DATA RECORDS
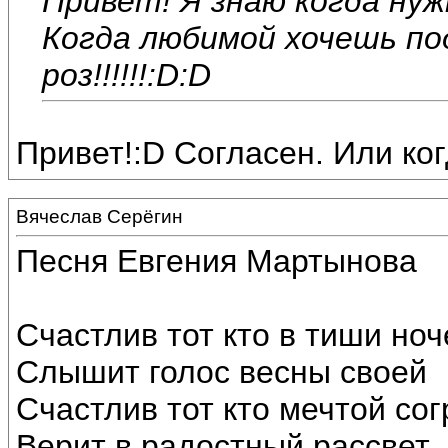
Привет! Я знаю когда нужны д
Когда любимой хочешь по
роз!!!!!!:D:D
Привет!:D Согласен. Или ко
Вячеслав Серёгин
Песня Евгения Мартынова
Счастлив тот кто в тиши ноч
Слышит голос весны своей
Счастлив тот кто мечтой сог
Верит в радостный рассвет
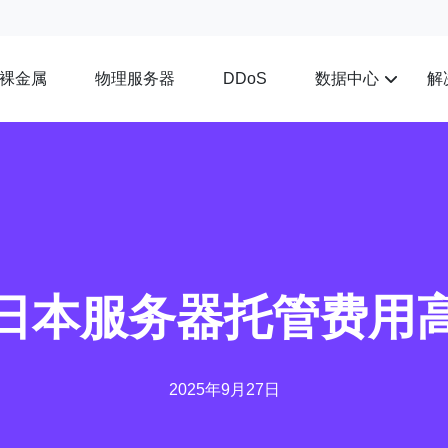
裸金属
物理服务器
数据中心
解
DDoS
日本服务器托管费用
2025年9月27日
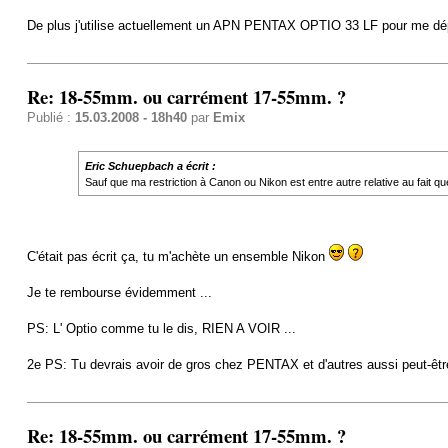
De plus j'utilise actuellement un APN PENTAX OPTIO 33 LF pour me dépanne
Re: 18-55mm. ou carrément 17-55mm. ?
Publié :
15.03.2008 - 18h40
par
Emix
Eric Schuepbach a écrit :
Sauf que ma restriction à Canon ou Nikon est entre autre relative au fait que
C'était pas écrit ça, tu m'achète un ensemble Nikon
Je te rembourse évidemment ...
PS: L' Optio comme tu le dis, RIEN A VOIR ...
2e PS: Tu devrais avoir de gros chez PENTAX et d'autres aussi peut-être
Re: 18-55mm. ou carrément 17-55mm. ?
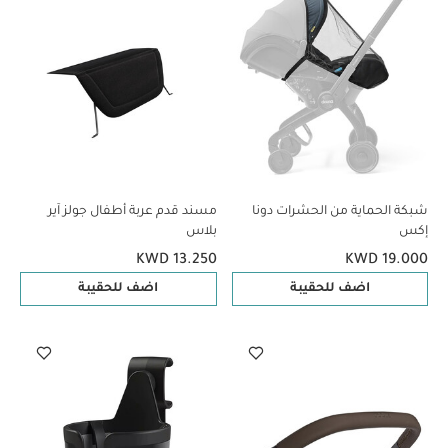
شبكة الحماية من الحشرات دونا
مسند قدم عربة أطفال جولز آير
إكس
بلاس
KWD 13.250
KWD 19.000
اضف للحقيبة
اضف للحقيبة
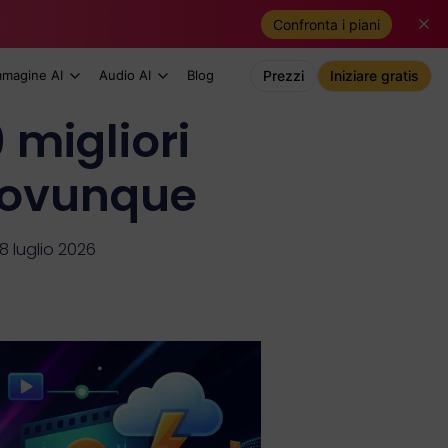
Confronta i piani
mmagine AI
Audio AI
Blog
Prezzi
Iniziare gratis
 migliori
e ovunque
8 luglio 2026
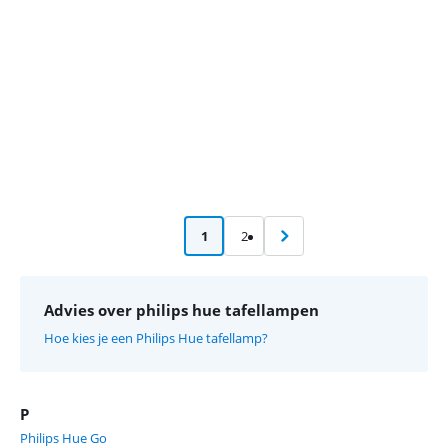
1
2
Advies over philips hue tafellampen
Hoe kies je een Philips Hue tafellamp?
P
Philips Hue Go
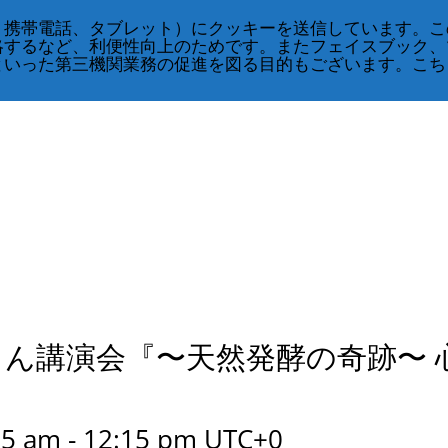
、携帯電話、タブレット）にクッキーを送信しています。こ
略するなど、利便性向上のためです。またフェイスブック、
といった第三機関業務の促進を図る目的もございます。こち
oさん講演会『〜天然発酵の奇跡〜 
』
15 am
-
12:15 pm
UTC+0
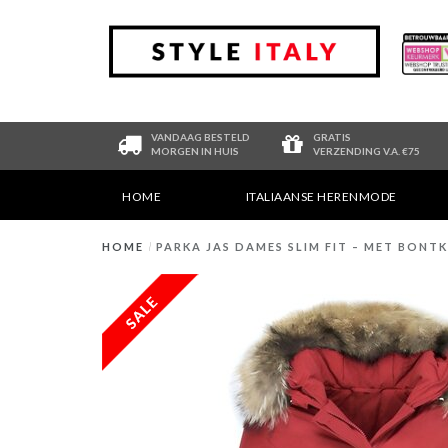
VANDAAG BESTELD
GRATIS
MORGEN IN HUIS
VERZENDING V.A. €75
HOME
ITALIAANSE HERENMODE
HOME
/
PARKA JAS DAMES SLIM FIT – MET BONT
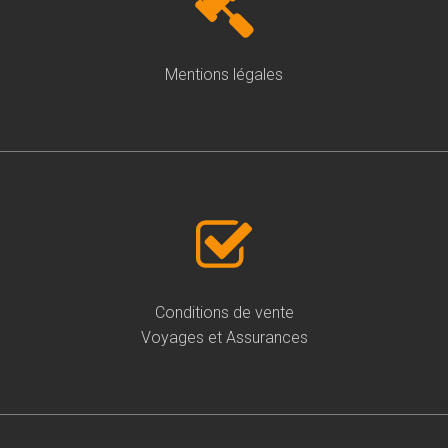
Mentions légales
Conditions de vente
Voyages et Assurances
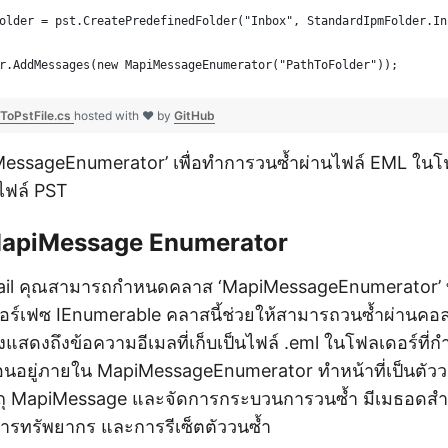
older = pst.CreatePredefinedFolder("Inbox", StandardIpmFolder.In
r.AddMessages(new MapiMessageEnumerator("PathToFolder"));
oPstFile.cs
hosted with ❤ by
GitHub
apiMessageEnumerator’ เพื่อทำการวนซ้ำผ่านไฟล์ EML ใน
ไฟล์ PST
MapiMessage Enumerator
ail คุณสามารถกำหนดคลาส ‘MapiMessageEnumerator’ ท
อร์เฟซ IEnumerable คลาสนี้ช่วยให้สามารถวนซ้ำผ่านคอลเ
งแสดงถึงข้อความอีเมลที่เก็บเป็นไฟล์ .eml ในโฟลเดอร์ที
้อนอยู่ภายใน MapiMessageEnumerator ทำหน้าที่เป็นตั
ัตถุ MapiMessage และจัดการกระบวนการวนซ้ำ มีเมธอดสำ
การทรัพยากร และการรีเซ็ตตัววนซ้ำ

BRIEF
Only the lines from the one bearing "งแสดงถึงข้อความอีเมลที่เก็บเป็นไฟล์ .eml ในโฟลเดอร์ที" to the end of the material belong in the answer; set them down verbatim.

WRITTEN RESPONSE
งแสดงถึงข้อความอีเมลที่เก็บเป็นไฟล์ .eml ในโฟลเดอร์ที
้อนอยู่ภายใน MapiMessageEnumerator ทำหน้าที่เป็นตั
ัตถุ MapiMessage และจัดการกระบวนการวนซ้ำ มีเมธอดสำ
การทรัพยากร และการรีเซ็ตตัววนซ้ำ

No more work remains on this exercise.